Par contre j’ai adoré l’effet de mise en abîme présent dans toute la lettre : au lieu de se décrire elle-même, la narratrice fait l’autoportrait de l’homme aimé avec une justesse remarquable. J’ai bien aimé la dualité présente dans l’homme, qui est à la fois insouciant et sérieux. Et effectivement j’avais l’impression que la femme le connaissait mieux que lui-même ; ça en devenait limite effrayant.

Ce que j’ai également adoré dans cette lecture, c’est l’opposition entre l’inconnue qui voue un culte à l’homme et celui-ci, qui la connaît en théorie mais la reconnaît pas. Ce jeu sémantique autour des mots connaître, reconnaître et inconnu est un coup de maître.

Une autre chose qui rend cette lecture passionnante, ce sont les répétitions. La narratrice dit plusieurs fois certaines phrases comme celle-ci : »tu ne me reconnus pas » et ça instaurait un rythme plaisant, c’était comme une sorte d’incantation :

« Tu ne me recon­nus pas, ni alors, ni jamais : jamais tu ne m’as recon­nue. Com­ment, ô mon bien-aimé, te décrire la dés­illu­sion que j’éprouvais en cette seconde ? Je subis­sais alors pour la pre­mière fois cette fatale dou­leur de ne pas être recon­nue par toi, cette fatale dou­leur qui m’a sui­vie toute ma vie et avec laquelle je meurs : res­ter incon­nue, res­ter tou­jours incon­nue de toi. […] Dans mes heures les plus noires, dans la conscience la plus pro­fonde de mon insi­gni­fiance, je n’avais pas même osé envi­sa­ger cette éven­tua­lité, la plus épou­van­table de toutes ; que tu n’avais même pas porté la moindre atten­tion à mon existence. »

J’ai malgré tout trouvé que cette passion allait trop loin. Je ne qualifierais même plus ces sentiments d’amour, mais plutôt de maladie obsessionnelle. Au début j’étais assez perplexe mais au fil de ma lecture j’ai fini par m’habituer. La narratrice ne vit que pour et à travers l’homme ; son amour est sublimé, en quelque sorte. Ça me fait un peu penser à Roméo et Juliette, là aussi l’amour dans tout son excès est représenté…
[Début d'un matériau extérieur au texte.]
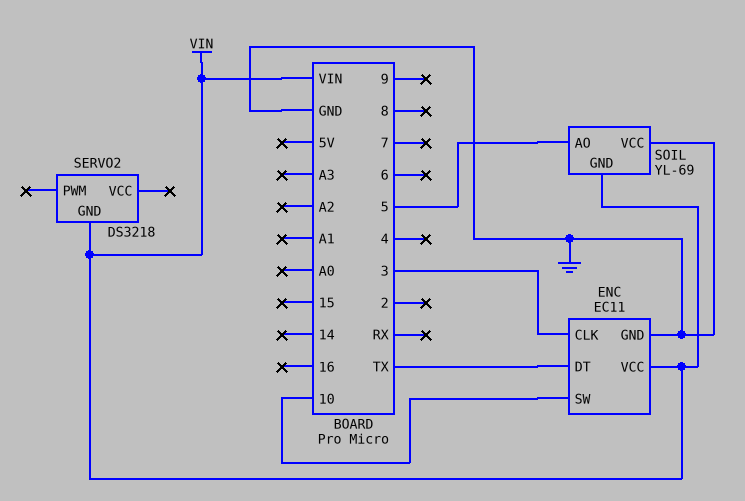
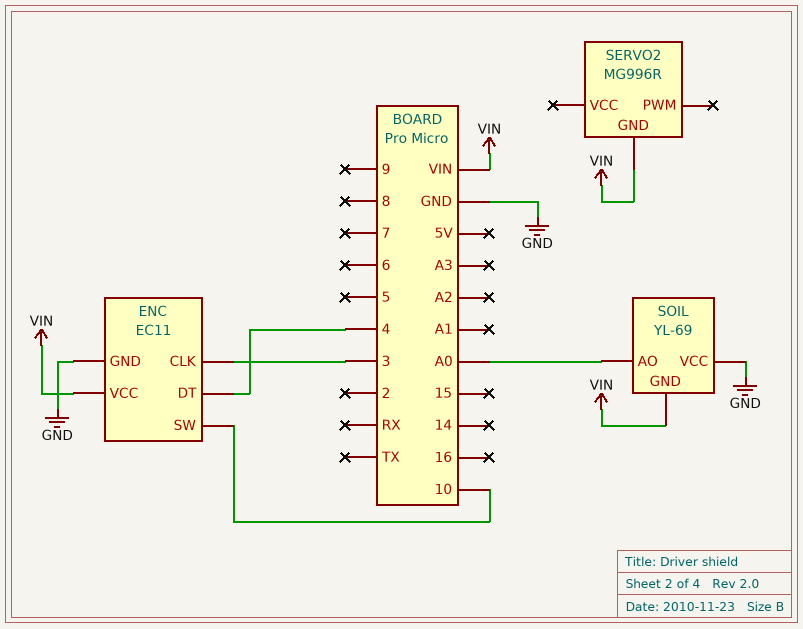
ENC pin DT: TX -> 4
SERVO2: DS3218 -> MG996R
SOIL pin AO: 5 -> A0

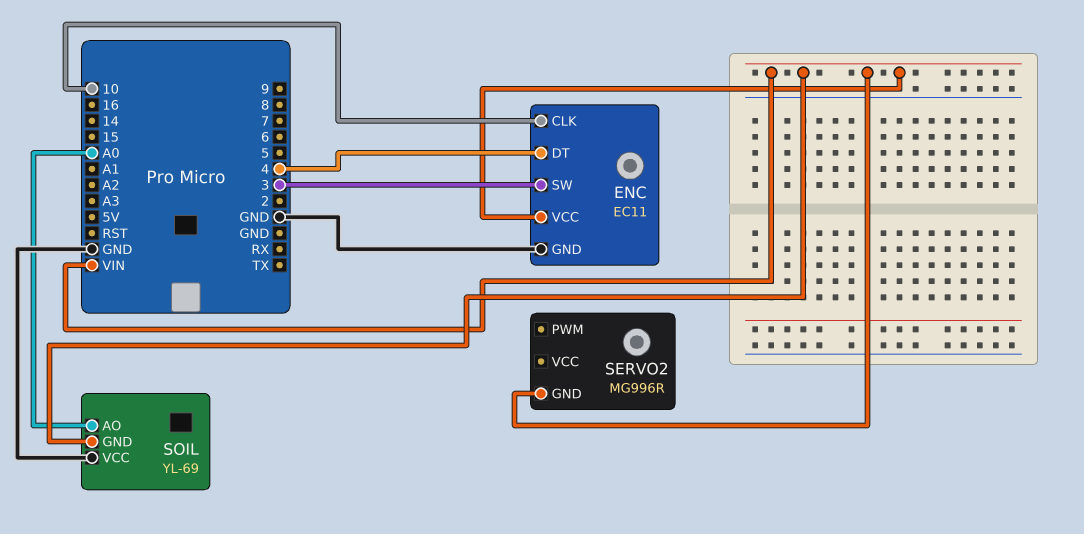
ENC pin CLK: 3 -> 10
ENC pin SW: 10 -> 3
En conclusion, Lettre d’une inconnue est une lettre magnifique, une véritable ode à l’amour. C’est le cri d’amour d’une femme oubliée de l’homme qu’elle aime. Et même si l’ambiance est mystérieuse voire étrange, la lettre est facile à lire : elle est à la portée de tous. Je vous la conseille si vous voulez être embarqué dans une histoire d’amour pas comme les autres, où l’accent est davantage mis sur les sentiments que sur la romance et le charnel.